**提示文**.
この記事でわかること
- 不動産管理会社で経費とすることが認められる支出の中身がわかる
- 不動産管理会社では経費とすることができないものには何があるかわかる
- 不動産管理会社で経費を計上する際に注意すべきポイントがわかる
個人で不動産を所有する人の中には、不動産管理会社を設立している方もいるでしょう。
個人で不動産業を営む場合と、不動産管理会社で管理業務を行う場合では、経費となるものに違いがあります。
そこで、不動産管理会社で経費になるものと、経費に認められないものをご紹介します。
また、不動産管理会社で経費を計上する際に注意しなければならない点を解説します。
目次
不動産管理会社で経費として認められる費用10種
不動産管理会社が不動産管理業を営む場合、どのような支出が経費に認められるのでしょうか。

**データ抜粋**.

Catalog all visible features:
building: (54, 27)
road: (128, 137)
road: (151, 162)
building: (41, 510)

...

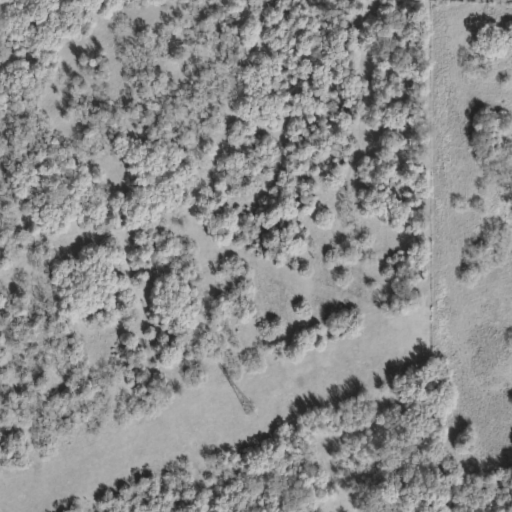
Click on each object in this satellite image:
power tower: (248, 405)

**課題**. 提示文の「個人で不動産業を営む場合と、」から「費に認められるのでしょうか。」までをすべて、「管理業務」を「運営業務」に置き換えて書き換えてください。

**解答**.
個人で不動産業を営む場合と、不動産管理会社で運営業務を行う場合では、経費となるものに違いがあります。
そこで、不動産管理会社で経費になるものと、経費に認められないものをご紹介します。
また、不動産管理会社で経費を計上する際に注意しなければならない点を解説します。
目次
不動産管理会社で経費として認められる費用10種
不動産管理会社が不動産管理業を営む場合、どのような支出が経費に認められるのでしょうか。